→ DATASET ENTRIES:
______
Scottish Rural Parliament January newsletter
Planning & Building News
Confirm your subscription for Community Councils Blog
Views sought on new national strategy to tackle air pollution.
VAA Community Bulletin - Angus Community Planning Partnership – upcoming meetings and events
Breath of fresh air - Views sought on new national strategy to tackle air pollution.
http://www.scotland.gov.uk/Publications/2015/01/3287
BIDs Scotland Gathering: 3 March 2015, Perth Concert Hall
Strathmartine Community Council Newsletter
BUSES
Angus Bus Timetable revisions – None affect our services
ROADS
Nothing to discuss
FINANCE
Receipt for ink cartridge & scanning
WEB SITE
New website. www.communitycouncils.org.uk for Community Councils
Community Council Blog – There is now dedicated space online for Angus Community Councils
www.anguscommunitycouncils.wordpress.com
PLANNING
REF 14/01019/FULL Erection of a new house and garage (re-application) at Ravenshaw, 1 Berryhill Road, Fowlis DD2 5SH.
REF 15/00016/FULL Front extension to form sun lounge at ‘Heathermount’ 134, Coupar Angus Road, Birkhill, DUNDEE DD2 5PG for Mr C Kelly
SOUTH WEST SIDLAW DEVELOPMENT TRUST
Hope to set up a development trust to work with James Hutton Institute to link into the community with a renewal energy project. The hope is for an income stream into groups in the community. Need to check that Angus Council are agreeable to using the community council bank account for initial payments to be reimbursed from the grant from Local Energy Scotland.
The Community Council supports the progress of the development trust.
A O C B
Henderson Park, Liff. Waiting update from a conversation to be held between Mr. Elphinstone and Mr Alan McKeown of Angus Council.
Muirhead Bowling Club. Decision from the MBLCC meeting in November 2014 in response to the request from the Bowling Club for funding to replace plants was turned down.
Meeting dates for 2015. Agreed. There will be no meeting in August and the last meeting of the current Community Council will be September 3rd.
______
→ THE TASK:
Write the entries above out again, verbatim.

→ EXERCISE RESULT:
Scottish Rural Parliament January newsletter
Planning & Building News
Confirm your subscription for Community Councils Blog
Views sought on new national strategy to tackle air pollution.
VAA Community Bulletin - Angus Community Planning Partnership – upcoming meetings and events
Breath of fresh air - Views sought on new national strategy to tackle air pollution.
http://www.scotland.gov.uk/Publications/2015/01/3287
BIDs Scotland Gathering: 3 March 2015, Perth Concert Hall
Strathmartine Community Council Newsletter
BUSES
Angus Bus Timetable revisions – None affect our services
ROADS
Nothing to discuss
FINANCE
Receipt for ink cartridge & scanning
WEB SITE
New website. www.communitycouncils.org.uk for Community Councils
Community Council Blog – There is now dedicated space online for Angus Community Councils
www.anguscommunitycouncils.wordpress.com
PLANNING
REF 14/01019/FULL Erection of a new house and garage (re-application) at Ravenshaw, 1 Berryhill Road, Fowlis DD2 5SH.
REF 15/00016/FULL Front extension to form sun lounge at ‘Heathermount’ 134, Coupar Angus Road, Birkhill, DUNDEE DD2 5PG for Mr C Kelly
SOUTH WEST SIDLAW DEVELOPMENT TRUST
Hope to set up a development trust to work with James Hutton Institute to link into the community with a renewal energy project. The hope is for an income stream into groups in the community. Need to check that Angus Council are agreeable to using the community council bank account for initial payments to be reimbursed from the grant from Local Energy Scotland.
The Community Council supports the progress of the development trust.
A O C B
Henderson Park, Liff. Waiting update from a conversation to be held between Mr. Elphinstone and Mr Alan McKeown of Angus Council.
Muirhead Bowling Club. Decision from the MBLCC meeting in November 2014 in response to the request from the Bowling Club for funding to replace plants was turned down.
Meeting dates for 2015. Agreed. There will be no meeting in August and the last meeting of the current Community Council will be September 3rd.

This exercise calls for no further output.